Samsung: Poor Battery Welding Killed Galaxy Note 7; Here’re 4 Takeaways

Samsung was under tremendous pressure to find what went wrong with the Galaxy Note 7. Being one of the most trusted brands in the world, the South Korean conglomerate did owe answers to its customers who have helped the company maintain its lead over its rivals in the worldwide smartphone market.

Recalling a product is never easy. But after reports of multiple explosions and fires, Samsung had to recall – its largest ever – the Galaxy Note 7 twice and eventually ceased production. Now, after almost four months of investigation, Samsung says it has finally nailed down the root cause of the fiasco.

In a report released on Jan. 23, Samsung said two battery suppliers for the Galaxy Note 7 had their own construction issues that led to the unprecedented disaster in the company’s product lineup. Although Samsung didn’t mention the names of the battery manufacturing partners in the report, these suppliers are likely to be Samsung SDI, a sister company in Samsung Group, and Amperex Technology Ltd (ATL).

In a comprehensive infographic, Samsung described what was discovered after it investigated the issue:

Source: Samsung

Going forward, Samsung has developed strict quality assurance protocols across its entire development process, which, the company said, is to “renew its commitment to safety.”

As part of these protocols, Samsung has formed a battery advisory group of external advisers including academic and research experts.
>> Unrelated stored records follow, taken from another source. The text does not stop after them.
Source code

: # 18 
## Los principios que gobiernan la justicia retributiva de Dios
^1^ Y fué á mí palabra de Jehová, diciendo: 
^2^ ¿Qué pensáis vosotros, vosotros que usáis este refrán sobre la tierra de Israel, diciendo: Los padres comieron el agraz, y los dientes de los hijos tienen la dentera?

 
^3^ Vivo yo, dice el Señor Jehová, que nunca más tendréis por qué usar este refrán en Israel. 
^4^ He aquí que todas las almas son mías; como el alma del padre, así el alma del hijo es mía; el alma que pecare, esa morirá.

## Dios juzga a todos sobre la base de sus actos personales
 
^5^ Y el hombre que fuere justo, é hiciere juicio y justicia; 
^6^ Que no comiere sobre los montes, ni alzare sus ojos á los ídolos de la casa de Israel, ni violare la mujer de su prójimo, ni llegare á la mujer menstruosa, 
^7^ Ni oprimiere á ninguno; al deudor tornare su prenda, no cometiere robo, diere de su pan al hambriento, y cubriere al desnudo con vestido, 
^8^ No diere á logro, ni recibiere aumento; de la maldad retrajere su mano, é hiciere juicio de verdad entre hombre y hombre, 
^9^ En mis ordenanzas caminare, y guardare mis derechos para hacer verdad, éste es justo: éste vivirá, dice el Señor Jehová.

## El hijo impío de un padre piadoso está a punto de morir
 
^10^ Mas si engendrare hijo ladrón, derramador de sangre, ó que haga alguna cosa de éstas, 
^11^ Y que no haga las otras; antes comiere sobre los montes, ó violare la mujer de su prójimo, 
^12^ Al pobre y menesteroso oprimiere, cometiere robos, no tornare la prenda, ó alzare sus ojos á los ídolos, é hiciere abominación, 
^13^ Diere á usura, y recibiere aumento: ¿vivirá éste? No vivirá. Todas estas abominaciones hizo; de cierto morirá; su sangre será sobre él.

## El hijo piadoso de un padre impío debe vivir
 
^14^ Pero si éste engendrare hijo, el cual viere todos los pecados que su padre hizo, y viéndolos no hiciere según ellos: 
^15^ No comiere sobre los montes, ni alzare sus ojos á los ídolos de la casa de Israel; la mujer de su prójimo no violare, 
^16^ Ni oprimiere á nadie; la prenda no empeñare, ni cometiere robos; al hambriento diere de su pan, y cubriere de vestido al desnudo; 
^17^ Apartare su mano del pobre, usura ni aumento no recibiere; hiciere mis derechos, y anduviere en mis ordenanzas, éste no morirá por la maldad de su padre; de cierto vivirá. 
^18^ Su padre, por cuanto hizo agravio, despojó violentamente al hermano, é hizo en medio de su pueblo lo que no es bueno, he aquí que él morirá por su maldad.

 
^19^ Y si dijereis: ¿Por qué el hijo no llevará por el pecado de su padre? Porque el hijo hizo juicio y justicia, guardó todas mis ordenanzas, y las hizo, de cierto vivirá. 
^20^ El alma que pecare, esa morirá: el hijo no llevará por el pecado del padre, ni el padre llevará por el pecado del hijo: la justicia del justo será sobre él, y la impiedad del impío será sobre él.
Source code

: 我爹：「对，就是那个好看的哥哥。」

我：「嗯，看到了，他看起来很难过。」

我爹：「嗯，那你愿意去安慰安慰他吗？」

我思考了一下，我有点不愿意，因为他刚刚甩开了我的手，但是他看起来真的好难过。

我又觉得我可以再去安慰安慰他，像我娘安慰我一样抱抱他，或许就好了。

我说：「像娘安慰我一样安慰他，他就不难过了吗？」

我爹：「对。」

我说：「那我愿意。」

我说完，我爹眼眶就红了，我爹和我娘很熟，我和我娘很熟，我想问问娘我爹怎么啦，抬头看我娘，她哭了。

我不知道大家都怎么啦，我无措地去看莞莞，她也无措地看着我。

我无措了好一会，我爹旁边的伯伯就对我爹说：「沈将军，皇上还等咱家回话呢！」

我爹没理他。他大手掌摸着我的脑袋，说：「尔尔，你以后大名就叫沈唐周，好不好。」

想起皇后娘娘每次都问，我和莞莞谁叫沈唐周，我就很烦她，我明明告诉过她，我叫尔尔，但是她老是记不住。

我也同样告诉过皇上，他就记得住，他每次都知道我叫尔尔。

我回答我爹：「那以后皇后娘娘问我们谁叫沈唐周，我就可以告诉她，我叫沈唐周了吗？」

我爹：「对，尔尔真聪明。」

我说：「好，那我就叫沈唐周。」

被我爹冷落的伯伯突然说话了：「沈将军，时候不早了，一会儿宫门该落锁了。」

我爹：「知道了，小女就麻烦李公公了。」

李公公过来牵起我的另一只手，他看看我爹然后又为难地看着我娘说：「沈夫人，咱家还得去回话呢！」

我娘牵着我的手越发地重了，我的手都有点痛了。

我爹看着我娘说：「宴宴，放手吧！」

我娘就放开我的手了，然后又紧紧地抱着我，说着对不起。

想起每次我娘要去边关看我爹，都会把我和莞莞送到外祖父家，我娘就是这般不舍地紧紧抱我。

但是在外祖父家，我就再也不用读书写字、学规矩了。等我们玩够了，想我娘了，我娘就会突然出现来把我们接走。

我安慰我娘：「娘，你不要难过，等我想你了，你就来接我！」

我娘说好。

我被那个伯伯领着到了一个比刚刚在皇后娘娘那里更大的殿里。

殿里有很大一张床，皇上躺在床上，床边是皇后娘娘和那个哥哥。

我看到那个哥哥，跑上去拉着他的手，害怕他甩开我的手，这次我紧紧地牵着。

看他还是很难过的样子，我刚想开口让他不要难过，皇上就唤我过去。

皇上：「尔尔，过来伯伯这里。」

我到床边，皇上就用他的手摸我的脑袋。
It has also implemented a multi-layer safety measures procedure at the product planning phase, and a new 8-point battery safety system to address safety from the component level to the assembly and shipment of devices.

Source: Samsung

How will it affect Samsung and the entire smartphone industry?

The bursting Galaxy Note 7 and its massive recall thereafter gave many a shock of their lifetime. Now that Samsung investigated and found what caused the anomaly, it is clear that the probe’s findings will have a long-term impact on Samsung’s future offerings as well as the overall smartphone industry.

It’s a no-brainer that Samsung has learned from its mistake and will significantly improve the company’s processes. It took Samsung almost 120 days to inspect each and every aspect of its process between product design and delivery. It is very likely that the probe unearthed loopholes in Samsung’s smartphone business that the company need to fix at the earliest.

Considering that Samsung has taken a more serious approach towards safety measures, the company’s customers are bound to get better smartphones in the future. With software having fewer bugs and with much durable hardware, Samsung’s upcoming smartphones should be the most highly tested ones in the company’s history.

However, the attempts to enhance product safety could also lead to delayed launch of Samsung’s new products. The company itself indicated earlier this week that the launch of its next flagship Galaxy S smartphone, very likely to be named the Galaxy S8, could be postponed as Samsung pledged to improve safety measures for its next-generation products.

Samsung’s moves to improve on its product safety measures will also influence other players to embark on similar trails and help improve safety standards of the overall industry. However, component manufactures, especially battery makers, will have some tough time ahead as they will be under pressure to follow new safety guidelines while performing deeper inspections at faster rates.